Editor's Review

Ogeta said he was forced to surrender by kneeling and raising his hands, losing his firearm in the process.

Maurice Ogeta has detailed the chilling experience he had after being abducted on July 19.

Ogeta is the private security to opposition leader Raila Odinga. 

Speaking to a Luo radio station on Saturday, July 22, after securing his freedom, Ogeta said he was apprehended as he prepared to report to work.

He was waiting for his car to be washed when the abductors showed up.

"They found me while my car was being washed. I was actually going to work since I was called as an emergency at 7:30 am," he said.

He says he was not taken to a police station as he had expected.

Maurice Ogeta walking after his boss, Raila Odinga.

The men, who he says, were six in number, had concealed their faces, and thus was difficult to identify them.

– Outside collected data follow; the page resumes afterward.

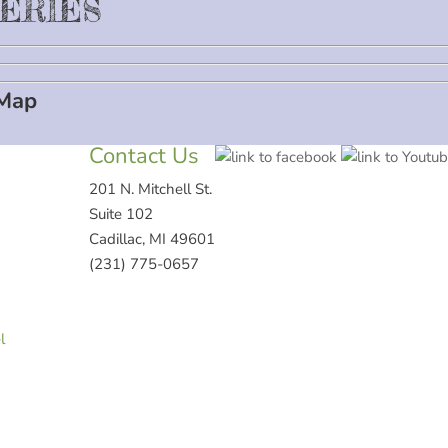
VERIES
 Map
Contact Us
201 N. Mitchell St.
Suite 102
Cadillac, MI 49601
(231) 775-0657
l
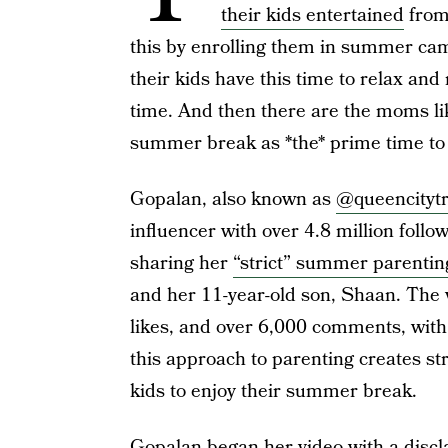
their kids entertained
from
this by enrolling them in summer camp
their kids have this time to relax and
time. And then there are the moms li
summer break as *the* prime time to 
Gopalan, also known as
@queencityt
influencer with over 4.8 million follo
sharing her
“strict” summer parentin
and her 11-year-old son, Shaan. The v
likes, and over 6,000 comments, with
this approach to parenting creates st
kids to enjoy their summer break.
Gopalan began her video with a disclai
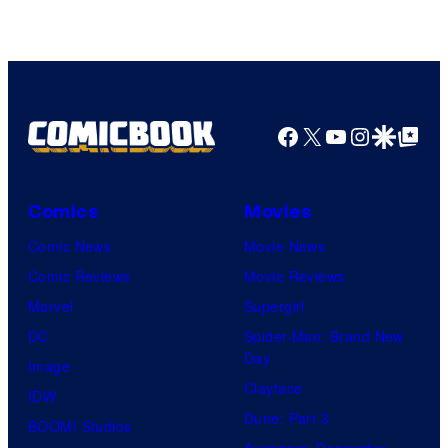
Facebook
X
YouTube
Instagra
Google Disco
Google Top Pos
Comics
Movies
Comic News
Movie News
Comic Reviews
Movie Reviews
Marvel
Supergirl
DC
Spider-Man: Brand New
Day
Image
Clayface
IDW
Dune: Part 3
BOOM! Studios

"They were dressed in hoods, masks and you couldn't see their faces; they only left an opening for their eyes," recalled Ogeta.

The men disarmed him even after identifying himself and revealing to them his occupation.

"One got angry when I identified myself. They took my firearm and everything, handcuffed me, and forced me into their Subaru's boot," he said.

He would then be held incommunicado not to know what was happening around him.

"I was placed under something the English people call incommunicado. You don't know anything that is happening; there's no TV, phone. In case you want to sleep, you face the ceiling board or wall, or you look at yourself," he recounted.